Performance degration when building from source

Hi, I’m experiencing performance degradation when trying to compile from source, and I’m wondering if there are some details I’m missing.

Using pytorch v2.0.0 as an example, I used both cuda 11.7 and cudnn 8.5 (consistent with builder/install_cuda.sh at main · pytorch/builder · GitHub in pytorch/builder ), and read carefully about the log of nightly build of the v2.0.0 commit in github actions ([inductor] use triu ref instead of lowering (#96040) (#96462) · pytorch/pytorch@c263bd4 · GitHub).

The final compiling command of my own is

export USE_NINJA=OFF
export TORCH_NVCC_FLAGS="-Xfatbin -compress-all"
export USE_STATIC_NCCL=1
export TORCH_CUDA_ARCH_LIST='8.0'
export INSTALL_TEST=0
export USE_FBGEMM=1

export CUDA_HOME=/usr/local/cuda-11.7/
export CUDACXX=/usr/local/cuda-11.7/bin/nvcc
export LD_LIBRARY_PATH=/usr/local/cuda-11.7/lib64/:$LD_LIBRARY_PATH
export CUDNN_LIBRARY_PATH=/usr/local/cuda-11.7/lib64/

CMAKE_PREFIX_PATH="$(dirname $(which conda))/../"  python setup.py install

I found that the pytorch I compiled myself has a performance difference with the pytorch obtained by conda install: using the mnist example on A100, the forward time increased by 5%.

What commit did you build from source with and were you able to verify that e.g., all library versions (cuDNN, cuBLAS, etc.) were the same between your source build and the upstream wheels?

Would you also be able to share how you are benchmarking MNIST?

Thanks for the quick reply!

The specific commit is c263bd4 (the v2.0.0 tag). The torch.__version__ returns 2.0.0a0+gitc263bd4.

I could confirm that the cuDNN is the same (cuDNN v8.5.0, installed according to the script in pytorch/builder, both returns 8500 for torch.backends.cudnn.version()). The other CUDA libraries (e.g., cuBlas) should be shipped with CUDA 11.7.0. NCCL is installed automatically by setup.py when setting USE_STATIC_NCCL=1 in my case while it may be not relevant.

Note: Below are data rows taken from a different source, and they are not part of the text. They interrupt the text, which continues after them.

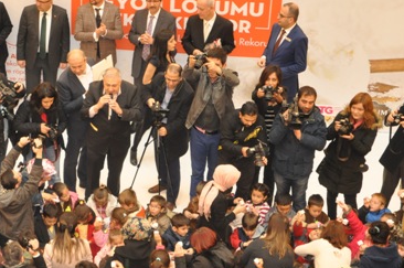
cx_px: 108
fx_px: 1412
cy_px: 215
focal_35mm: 126
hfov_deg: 16.2
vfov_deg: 10.8
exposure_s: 1/60
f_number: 4.8
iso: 1100
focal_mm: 48
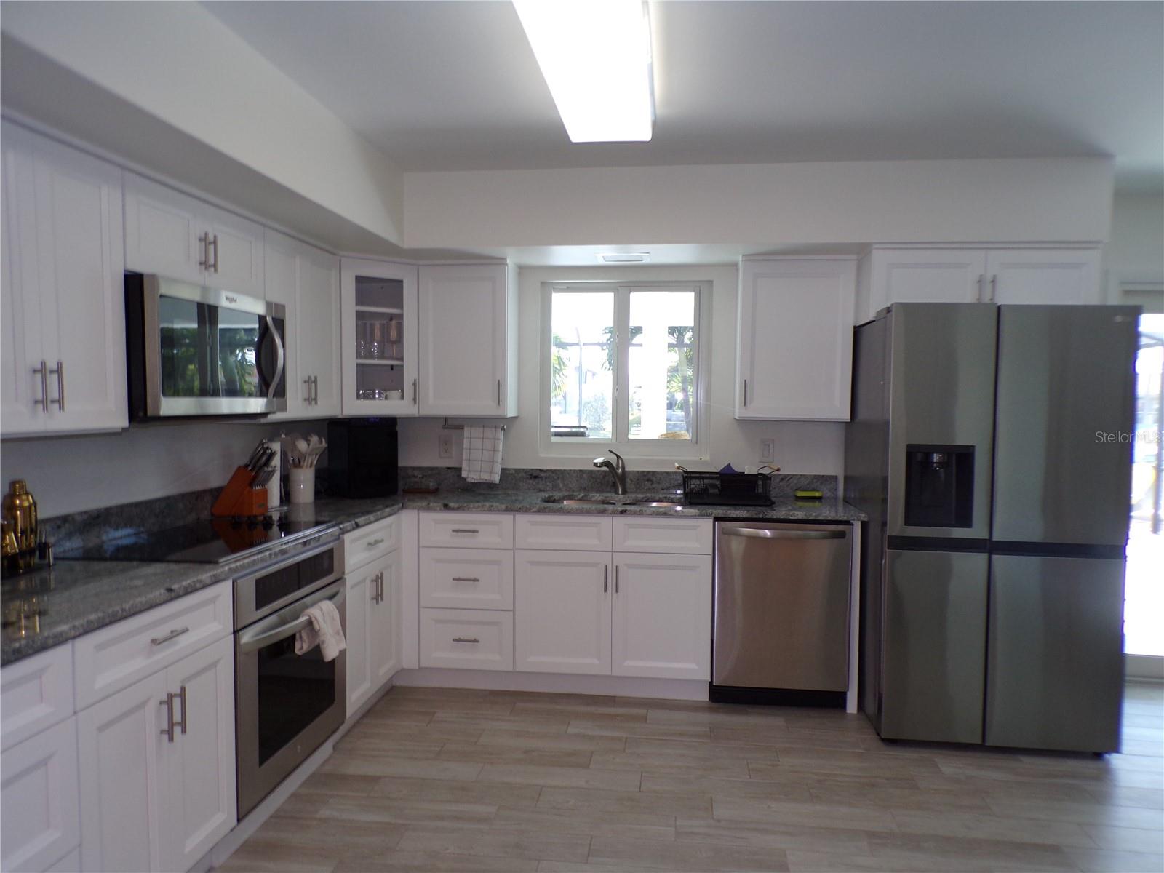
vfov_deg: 56.8
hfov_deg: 71.6
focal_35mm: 24
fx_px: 807
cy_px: 436
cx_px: 582
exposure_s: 1/34
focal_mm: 4.3
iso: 114
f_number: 3
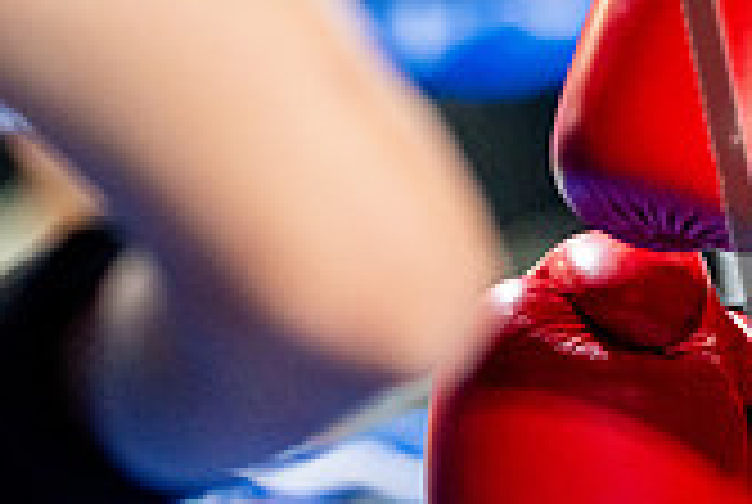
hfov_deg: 4.5
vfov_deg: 3.0
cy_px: -173
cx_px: 653
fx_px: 9500
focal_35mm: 454
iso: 4000
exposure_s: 1/1000
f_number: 2
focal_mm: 131
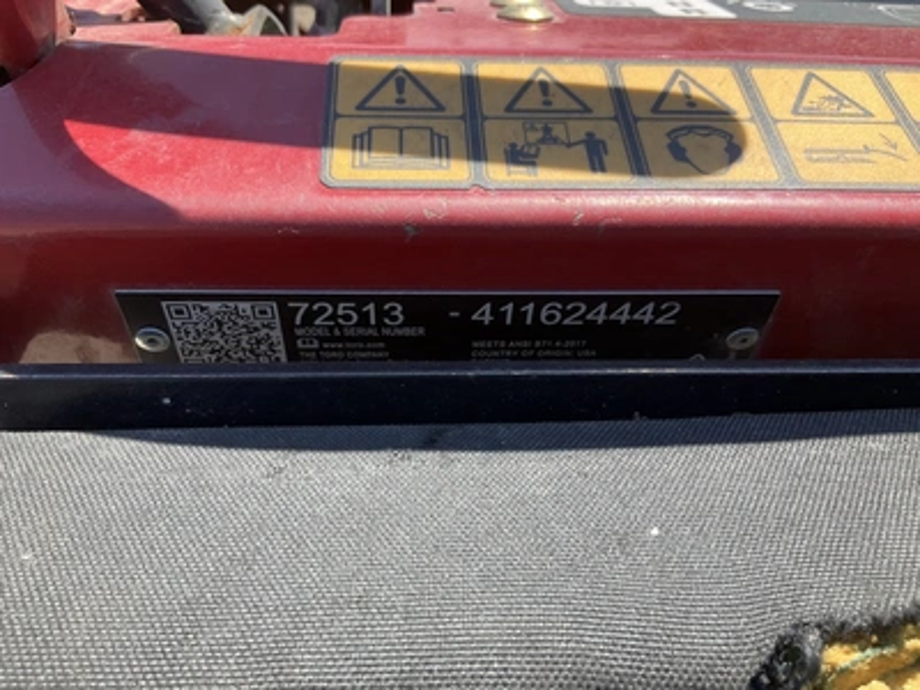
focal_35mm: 29
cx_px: 460
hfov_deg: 61.7
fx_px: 771
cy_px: 345
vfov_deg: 48.2
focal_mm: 3
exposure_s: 1/556
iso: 25
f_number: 1.8
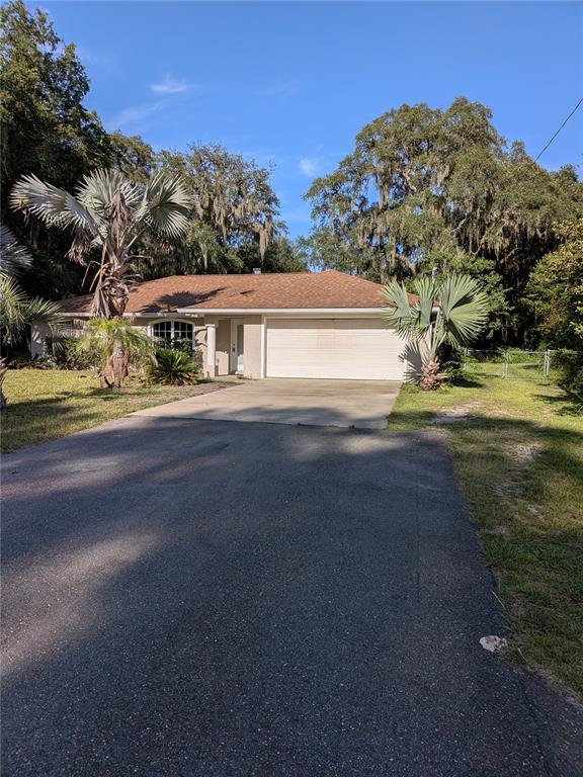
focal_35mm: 24
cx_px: 292
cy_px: 388
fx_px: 539
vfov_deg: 71.6
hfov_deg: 56.8
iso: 30
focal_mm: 4.53
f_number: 1.7
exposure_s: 1/2809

The mnist example I used is import torchimport argparseimport torch.nn as nnimport torch.nn.functional - Pastebin.com. Use random data as input and add a CUDA event-based timer to record time. It will print average step forward time after each epoch

Interesting, does profiling with e.g., nsys nvprof show the same kernels for both the source build vs. the prebuilt binaries? If so then we can basically rule out differences due to math libraries.

Thanks for the hint.

After investigating the kernel launched from nsys, I found that they are launching exactly the same kernel, attached below.

Compiling from source:

Installed from conda:

Another interesting thing is the cold start overhead between the compiled and the installed differs from each other greatly and could be stably reproduced. Therefore, I believe there should be some differences between them.

Are the differences present only on cold-start and with just a single layer? I’m curious if it could be caused by e.g., lazy module loading: CUDA C++ Programming Guide which was introduced in 11.7.

Thanks for the explanation. I suppose I am not using lazy loading since I only upgrade CUDA to 11.7, without a R515+ driver.

Leaving the cold start difference back, my primary concern is that are there any differences (e.g., compiling args) between building PyTorch from source with wheels (e.g., from conda)? I believe that if I understand the scripts in pytorch/builder right, the scripts and envs above should exactly match the building procedure, thus producing the same artifact (not including version). Or if there is something I have already missed?